However, the following code compiles in the latest clang (3.2) and the latest GCC (4.8):
template<template<template<typename> class> class T> struct test {};
template<template<typename> class T> struct foo {};
test<foo> bar;
Is this an extension, or is the other answer actually incorrect and it is allowed by the standard? If not, is there any particular reason for the omission?
In std::vector<int> the class template std::vector is passed the type int as a parameter. In std::get<42>(some_tuple), the function template std::get is passed the value 42 as a parameter. Perhaps unimaginatively the former kind of argument is called a type argument of a template (or template type argument) while the latter kind is a (template) non-type argument.
But templates can also accept another kind of arguments: other templates. For instance template<template<typename> class T> void foo(); declares a function template taking a template as argument, that itself takes a type argument. (As a note, while templates are not types the term 'non-type argument' still does not cover template template arguments. It is reserved for arguments like template<int NonTypeArgument>.)

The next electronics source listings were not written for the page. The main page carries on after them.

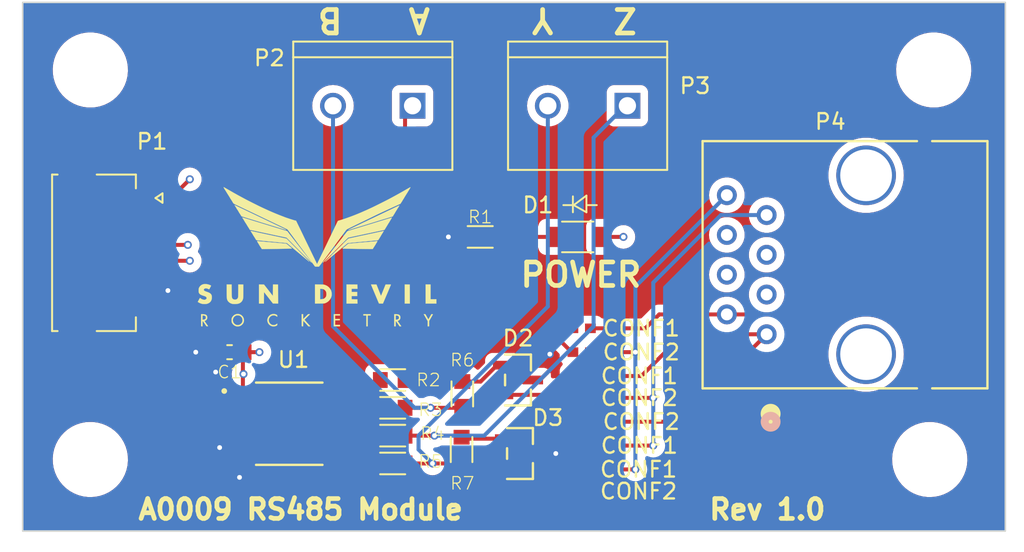
<source format=kicad_pcb>
(kicad_pcb (version 20221018) (generator pcbnew)

  (general
    (thickness 1.6)
  )

  (paper "A4")
  (layers
    (0 "F.Cu" signal)
    (1 "In1.Cu" signal)
    (2 "In2.Cu" signal)
    (31 "B.Cu" signal)
    (32 "B.Adhes" user "B.Adhesive")
    (33 "F.Adhes" user "F.Adhesive")
    (34 "B.Paste" user)
    (35 "F.Paste" user)
    (36 "B.SilkS" user "B.Silkscreen")
    (37 "F.SilkS" user "F.Silkscreen")
    (38 "B.Mask" user)
    (39 "F.Mask" user)
    (40 "Dwgs.User" user "User.Drawings")
    (41 "Cmts.User" user "User.Comments")
    (42 "Eco1.User" user "User.Eco1")
    (43 "Eco2.User" user "User.Eco2")
    (44 "Edge.Cuts" user)
    (45 "Margin" user)
    (46 "B.CrtYd" user "B.Courtyard")
    (47 "F.CrtYd" user "F.Courtyard")
    (48 "B.Fab" user)
    (49 "F.Fab" user)
    (50 "User.1" user)
    (51 "User.2" user)
    (52 "User.3" user)
    (53 "User.4" user)
    (54 "User.5" user)
    (55 "User.6" user)
    (56 "User.7" user)
    (57 "User.8" user)
    (58 "User.9" user)
  )

  (setup
    (stackup
      (layer "F.SilkS" (type "Top Silk Screen"))
      (layer "F.Paste" (type "Top Solder Paste"))
      (layer "F.Mask" (type "Top Solder Mask") (thickness 0.01))
      (layer "F.Cu" (type "copper") (thickness 0.035))
      (layer "dielectric 1" (type "prepreg") (thickness 0.1) (material "FR4") (epsilon_r 4.5) (loss_tangent 0.02))
      (layer "In1.Cu" (type "copper") (thickness 0.035))
      (layer "dielectric 2" (type "core") (thickness 1.24) (material "FR4") (epsilon_r 4.5) (loss_tangent 0.02))
      (layer "In2.Cu" (type "copper") (thickness 0.035))
      (layer "dielectric 3" (type "prepreg") (thickness 0.1) (material "FR4") (epsilon_r 4.5) (loss_tangent 0.02))
      (layer "B.Cu" (type "copper") (thickness 0.035))
      (layer "B.Mask" (type "Bottom Solder Mask") (thickness 0.01))
      (layer "B.Paste" (type "Bottom Solder Paste"))
      (layer "B.SilkS" (type "Bottom Silk Screen"))
      (copper_finish "None")
      (dielectric_constraints no)
    )
    (pad_to_mask_clearance 0)
    (pcbplotparams
      (layerselection 0x00010fc_ffffffff)
      (plot_on_all_layers_selection 0x0000000_00000000)
      (disableapertmacros false)
      (usegerberextensions false)
      (usegerberattributes true)
      (usegerberadvancedattributes true)
      (creategerberjobfile true)
      (dashed_line_dash_ratio 12.000000)
      (dashed_line_gap_ratio 3.000000)
      (svgprecision 4)
      (plotframeref false)
      (viasonmask false)
      (mode 1)
      (useauxorigin false)
      (hpglpennumber 1)
      (hpglpenspeed 20)
      (hpglpendiameter 15.000000)
      (dxfpolygonmode true)
      (dxfimperialunits true)
      (dxfusepcbnewfont true)
      (psnegative false)
      (psa4output false)
      (plotreference true)
      (plotvalue true)
      (plotinvisibletext false)
      (sketchpadsonfab false)
      (subtractmaskfromsilk false)
      (outputformat 1)
      (mirror false)
      (drillshape 1)
      (scaleselection 1)
      (outputdirectory "")
    )
  )

  (net 0 "")
  (net 1 "3.3V")
  (net 2 "Earth")
  (net 3 "Net-(D1-Pad1)")
  (net 4 "B")
  (net 5 "A")
  (net 6 "Y")
  (net 7 "Z")
  (net 8 "Net-(J1-B)")
  (net 9 "Net-(J3-B)")
  (net 10 "Net-(J5-B)")
  (net 11 "Net-(J7-B)")
  (net 12 "MCU_TX")
  (net 13 "MCU_RX")
  (net 14 "unconnected-(P4-Pad3)")
  (net 15 "unconnected-(P4-Pad4)")
  (net 16 "unconnected-(P4-Pad5)")
  (net 17 "unconnected-(P4-Pad6)")
  (net 18 "Net-(U1-A)")
  (net 19 "Net-(U1-B)")
  (net 20 "Net-(U1-Z)")
  (net 21 "Net-(U1-Y)")

  (footprint "RS485-Module:CDSOT23-SM712" (layer "F.Cu") (at 169.926 111.633 -90))

  (footprint "RS485-Module:MountingHole_4.3mm_M4_DIN965" (layer "F.Cu") (at 196.088 112.014))

  (footprint "RS485-Module:MountingHole_4.3mm_M4_DIN965" (layer "F.Cu") (at 196.342 87.122))

  (footprint "RS485-Module:Jumper-NO" (layer "F.Cu") (at 173.863 111.125))

  (footprint "RS485-Module:RES_0603" (layer "F.Cu") (at 161.798 112.268))

  (footprint "RS485-Module:Logo" (layer "F.Cu") (at 156.960357 98.797005))

  (footprint "RS485-Module:282837-2" (layer "F.Cu") (at 174.244 89.408 180))

  (footprint "RS485-Module:SML-LX1206GC-TR" (layer "F.Cu") (at 173.609 97.79))

  (footprint "RS485-Module:Jumper-NO" (layer "F.Cu") (at 173.8122 112.649))

  (footprint "RS485-Module:CDSOT23-SM712" (layer "F.Cu") (at 169.799 106.934 -90))

  (footprint "RS485-Module:54602-908LF" (layer "F.Cu") (at 185.674 104.013 90))

  (footprint "RS485-Module:RES_0603" (layer "F.Cu") (at 161.798 110.49))

  (footprint "RS485-Module:RES_0603" (layer "F.Cu") (at 166.196092 111.379 90))

  (footprint "RS485-Module:RES_0603" (layer "F.Cu") (at 161.798 106.934))

  (footprint "RS485-Module:Jumper-NO" (layer "F.Cu") (at 173.863 105.156))

  (footprint "RS485-Module:CAP_0603" (layer "F.Cu") (at 151.384 105.156 180))

  (footprint "RS485-Module:MountingHole_4.3mm_M4_DIN965" (layer "F.Cu") (at 142.494 87.122))

  (footprint "RS485-Module:282837-2" (layer "F.Cu") (at 160.528 89.408 180))

  (footprint "RS485-Module:SN65HVD71DR" (layer "F.Cu") (at 155.194 109.728))

  (footprint "RS485-Module:RES_0603" (layer "F.Cu") (at 167.386 97.79))

  (footprint "RS485-Module:Jumper-NO" (layer "F.Cu") (at 173.863 109.601))

  (footprint "RS485-Module:Jumper-NO" (layer "F.Cu") (at 173.863 106.68))

  (footprint "RS485-Module:RES_0603" (layer "F.Cu") (at 166.243 107.823 90))

  (footprint "RS485-Module:5015680807" (layer "F.Cu") (at 143.002 98.806 -90))

  (footprint "RS485-Module:Jumper-NO" (layer "F.Cu")
    (tstamp dca8107a-8217-465d-a0aa-42e12bab5dd4)
    (at 173.8122 114.173)
    (property "Sheetfile" "RS485-Module.kicad_sch")
    (property "Sheetname" "")
    (property "ki_description" "Jumper, 2-pole, open")
    (property "ki_keywords" "Jumper SPST")
    (path "/3eb11630-c6ca-472a-a657-d7103115fe01")
    (attr through_hole)
    (fp_text reference "J2" (at -0.508 -1.8796) (layer "F.SilkS") hide
        (effects (font (size 1 1) (thickness 0.15)))
      (tstamp ebdc3784-191b-4656-bfdf-3180a1c81071)
    )
    (fp_text value "Jumper_NO" (at -0.1016 5.7658) (layer "F.SilkS") hide
        (effects (font (size 1 1) (thickness 0.15)))
      (tstamp 898b5820-29bb-465b-86ef-4d4707959f9f)
    )
    (fp_text user "CONF2" (at 3.683 -0.127 unlocked) (layer "F.SilkS")
        (effects (font (size 1 1) (thickness 0.15)))
      (tstamp fb03156c-5ee6-4094-9f08-4c446aadb2b0)
    )
    (fp_line (start -1.1557 -0.5588) (end 1.1557 -0.5588)
      (stroke (width 0.05) (type solid)) (layer "F.CrtYd") (tstamp 10384f36-2588-4b8e-bae7-90ac868e1b3d))
    (fp_line (start -1.1557 0.5588) (end -1.1557 -0.5588)
      (stroke (width 0.05) (type solid)) (layer "F.CrtYd") (tstamp 61882fc6-bd15-494f-b1ea-3342174300c3))
    (fp_line (start 1.1557 -0.5588) (end 1.1557 0.5588)
      (stroke (width 0.05) (type solid)) (layer "F.CrtYd") (tstamp efa92fcb-d977-43af-847a-2c3af684d09d))
    (fp_line (start 1.1557 0.5588) (end -1.1557 0.5588)
      (stroke (width 0.05) (type solid)) (layer "F.CrtYd") (tstamp 7bdc4ca0-71fd-419c-89a1-84d54a5ae325))
    (fp_line (start -0.5461 -0.3048) (end -0.5461 0.3048)
      (stroke (width 0.1) (type solid)) (layer "F.Fab") (tstamp 2b21d79d-7ec2-49b6-863f-a73cd7160eb5))
    (fp_line (start -0.5461 -0.3048) (end -0.5461 0.3048)
      (stroke (width 0.1) (type solid)) (layer "F.Fab") (tstamp de8a37c3-7
... [263774 chars truncated]
</source>
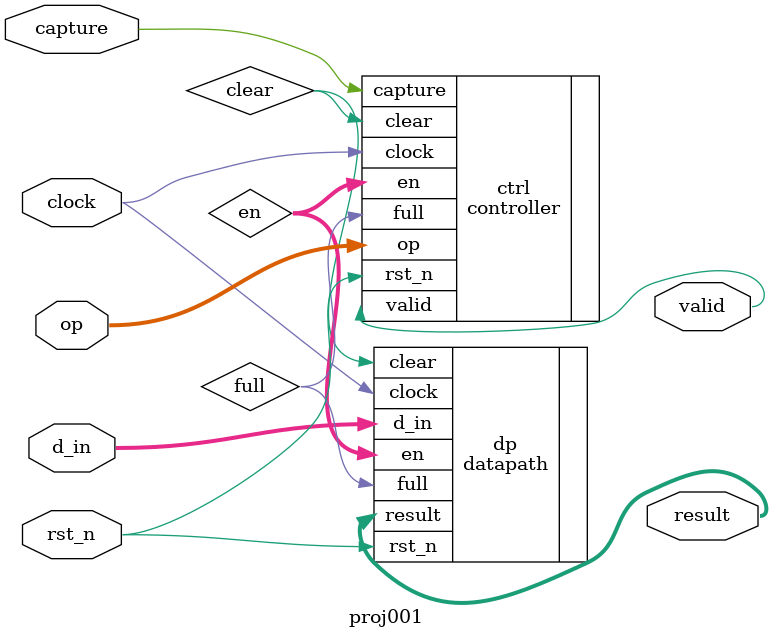
<source format=v>
module proj001 (
  input rst_n, clock,
  input [3:0] d_in,
  input [1:0] op,
  input capture,
  output [4:0] result,
  output valid
);

  wire [3:0] en;
  wire clear;
  wire full;

  datapath dp (
    .rst_n( rst_n ),
    .clock( clock ),
    .d_in( d_in ),
    .en( en ),
    .clear( clear ),
    .full( full ),
    .result( result )
  );

  controller ctrl (
    .rst_n( rst_n ),
    .clock( clock ),
    .capture( capture ),
    .op( op ),
    .full( full ),
    .clear( clear ),
    .en( en ),
    .valid( valid )
  );

endmodule

</source>
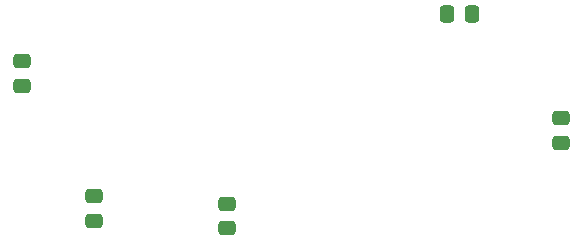
<source format=gbr>
%TF.GenerationSoftware,KiCad,Pcbnew,7.0.7*%
%TF.CreationDate,2023-09-07T16:09:01+01:00*%
%TF.ProjectId,FamiFlex,46616d69-466c-4657-982e-6b696361645f,rev?*%
%TF.SameCoordinates,Original*%
%TF.FileFunction,Paste,Bot*%
%TF.FilePolarity,Positive*%
%FSLAX46Y46*%
G04 Gerber Fmt 4.6, Leading zero omitted, Abs format (unit mm)*
G04 Created by KiCad (PCBNEW 7.0.7) date 2023-09-07 16:09:01*
%MOMM*%
%LPD*%
G01*
G04 APERTURE LIST*
G04 Aperture macros list*
%AMRoundRect*
0 Rectangle with rounded corners*
0 $1 Rounding radius*
0 $2 $3 $4 $5 $6 $7 $8 $9 X,Y pos of 4 corners*
0 Add a 4 corners polygon primitive as box body*
4,1,4,$2,$3,$4,$5,$6,$7,$8,$9,$2,$3,0*
0 Add four circle primitives for the rounded corners*
1,1,$1+$1,$2,$3*
1,1,$1+$1,$4,$5*
1,1,$1+$1,$6,$7*
1,1,$1+$1,$8,$9*
0 Add four rect primitives between the rounded corners*
20,1,$1+$1,$2,$3,$4,$5,0*
20,1,$1+$1,$4,$5,$6,$7,0*
20,1,$1+$1,$6,$7,$8,$9,0*
20,1,$1+$1,$8,$9,$2,$3,0*%
G04 Aperture macros list end*
%ADD10RoundRect,0.250000X0.475000X-0.337500X0.475000X0.337500X-0.475000X0.337500X-0.475000X-0.337500X0*%
%ADD11RoundRect,0.250000X-0.337500X-0.475000X0.337500X-0.475000X0.337500X0.475000X-0.337500X0.475000X0*%
%ADD12RoundRect,0.250000X-0.475000X0.337500X-0.475000X-0.337500X0.475000X-0.337500X0.475000X0.337500X0*%
G04 APERTURE END LIST*
D10*
%TO.C,C3*%
X64973200Y-77237500D03*
X64973200Y-75162500D03*
%TD*%
%TO.C,C2*%
X53695600Y-76606400D03*
X53695600Y-74531400D03*
%TD*%
D11*
%TO.C,C4*%
X83616800Y-59080400D03*
X85691800Y-59080400D03*
%TD*%
D12*
%TO.C,C1*%
X47650400Y-63072100D03*
X47650400Y-65147100D03*
%TD*%
%TO.C,C5*%
X93218000Y-67927400D03*
X93218000Y-70002400D03*
%TD*%
M02*

</source>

Since there is no such thing as a template template in C++ (there are class, function, and alias templates -- but they're collectively simply 'templates' anyway), there is no such thing as a template template template parameter. What you have is a run off the mill template template parameter, where the expected template argument has a template template argument itself. I cannot find a reference in the Standard that forbids this, like the answer you link claims.